---------- Texto de estudo ----------

Cabe lembrar que o açúcar para esse preparo não era o de beterraba, mas o açúcar mascavo, caribenho ou brasileiro, que chegava por mar à Europa. Isso me remete ao império do açúcar que já foi o Brasil, e sobre a importância do açúcar no desenvolvimento da doçaria nordestina (aliás, foi no Nordeste brasileiro que se concentrou o império do açúcar feito de cana). Àquela época, açúcar chegava a valer mais que ouro – mas seu valor maior se detinha no prazer em adoçar vidas e evoluir gostos e sabores ao longo do tempo.
Se você é do tipo que adora um biscoitinho para mergulhar em café, gesto banal no nordeste brasileiro (e em muitos outros lugares por aí), saiba que àquela época em que os speculaas foram inventados café diário era coisa de ricos, da elite – mas, com o tempo, a bebida também se popularizou.







Vejam a mistura que já temos no preparo desse biscoitinho singelos, mas que mais valia uma caixa de joias: as melhores farinhas vindas das planícies de Beauce, na França; o Açúcar de cana do Brasil; o cardamomo da Índia; a canela do antigo Ceilão (atual Sri Lanka); a noz-moscada e o cravo das ilhas Molucas, na indonésia; o gengibre da Ilha de Java, da Índia e da China; a pimenta-preta [pimenta do reino] da Índia; a baunilha do México e de Madagascar; o anis estrelado, do Vietnã e da China; e para acompanhar, café - planta nativa das altas terras da Etiópia, que tem hoje o Brasil é o maior produtor [2,7 milhões de tonelada em 2017], sendo seguido respectivamente pelo Vietnã, Colômbia, Indonésia e Etiópia. Depois que o cultivo do café se espalhou pelo mundo árabe (foi torrado pela primeira vez ainda na Pérsia), e ganhou o mundo.

----------

**Solicitação**. No texto sobre os speculaas, de onde vinha a canela usada no preparo do biscoito?

---------- Dados registrados ----------

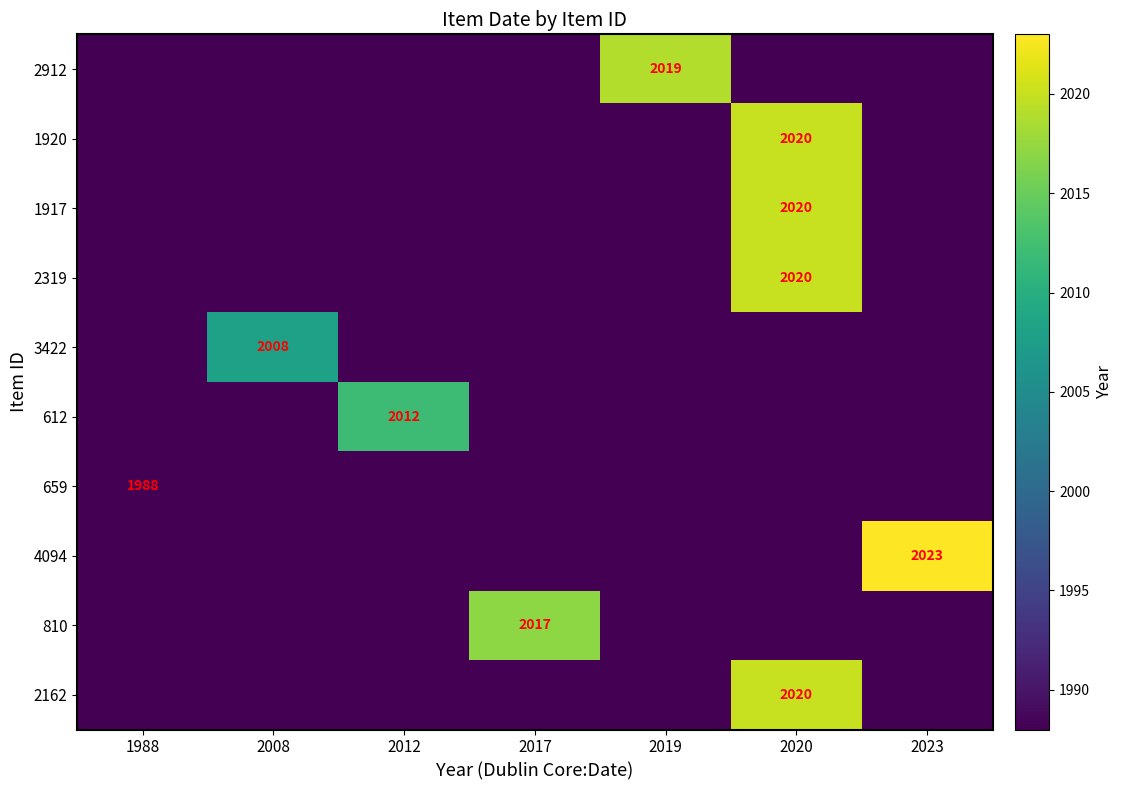

The value of 612 at 2012 is 2012. True or false?

True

----------

**Área de resposta**. A canela vinha do antigo Ceilão, atual Sri Lanka.